=== Images with bounding boxes ===
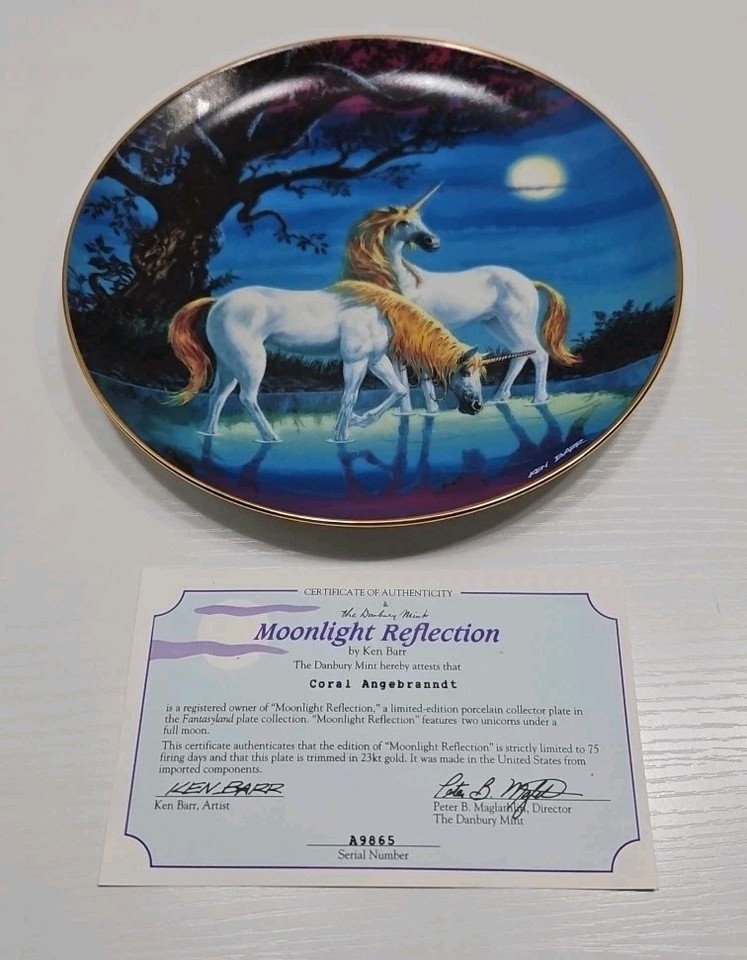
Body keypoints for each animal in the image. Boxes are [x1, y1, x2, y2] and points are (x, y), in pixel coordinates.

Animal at [350, 184, 579, 406]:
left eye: (420, 219)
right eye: (403, 222)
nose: (433, 242)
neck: (406, 284)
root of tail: (529, 283)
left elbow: (423, 378)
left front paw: (431, 411)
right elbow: (401, 379)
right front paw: (406, 413)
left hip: (517, 325)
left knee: (540, 355)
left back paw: (538, 399)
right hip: (496, 324)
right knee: (520, 354)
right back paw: (499, 397)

=== Task instructions ===
The records, exactly as written but without images, should be returned.

=== Response to this exercise ===
Body keypoints for each animal in the image. Boxes are [x1, y1, x2, y2] and points are (x, y), in pixel coordinates.

Animal at [350, 184, 579, 406]:
left eye: (420, 219)
right eye: (403, 222)
nose: (433, 242)
neck: (406, 284)
root of tail: (529, 283)
left elbow: (423, 378)
left front paw: (431, 411)
right elbow: (401, 379)
right front paw: (406, 413)
left hip: (517, 325)
left knee: (540, 355)
left back paw: (538, 399)
right hip: (496, 324)
right knee: (520, 354)
right back paw: (499, 397)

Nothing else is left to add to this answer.